AIM OF THE EXERCISE: Please find all lines in the data that hold the string "none" and copy them.

DATA EXTRACT:
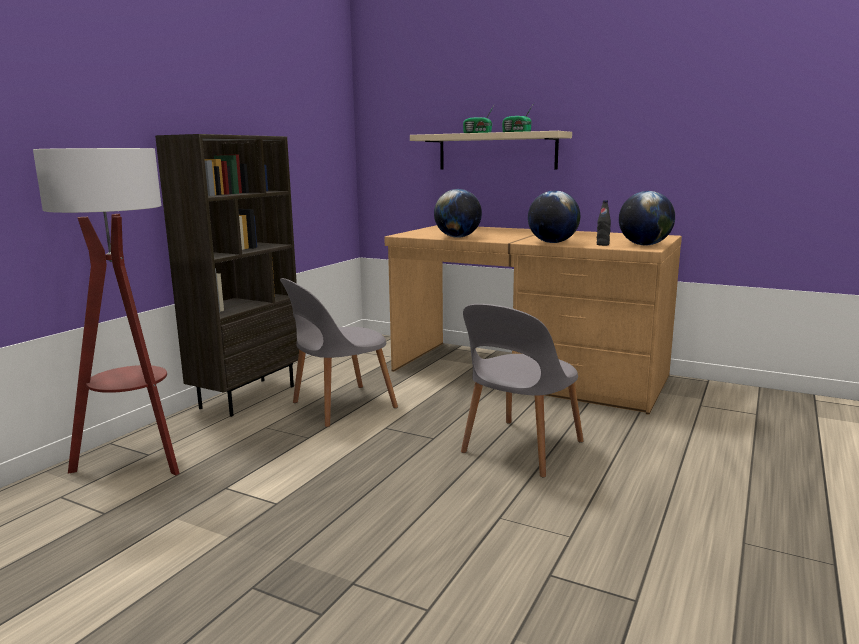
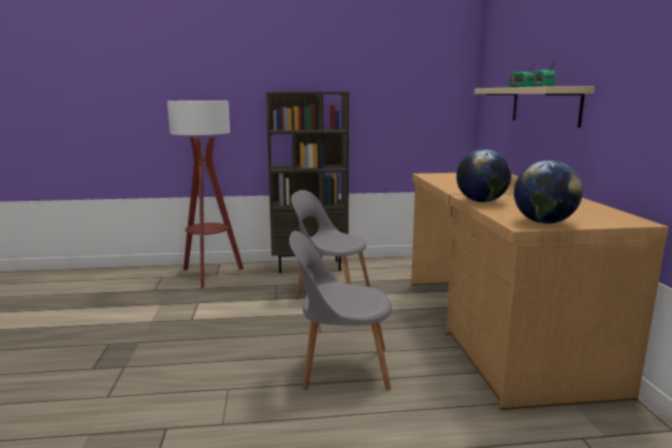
camera: 55 degrees right, 0 degrees up
globe [434,189,482,238] -> none
black bottle [597,200,611,246] -> none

SOLUTION TO THE EXERCISE:
globe [434,189,482,238] -> none
black bottle [597,200,611,246] -> none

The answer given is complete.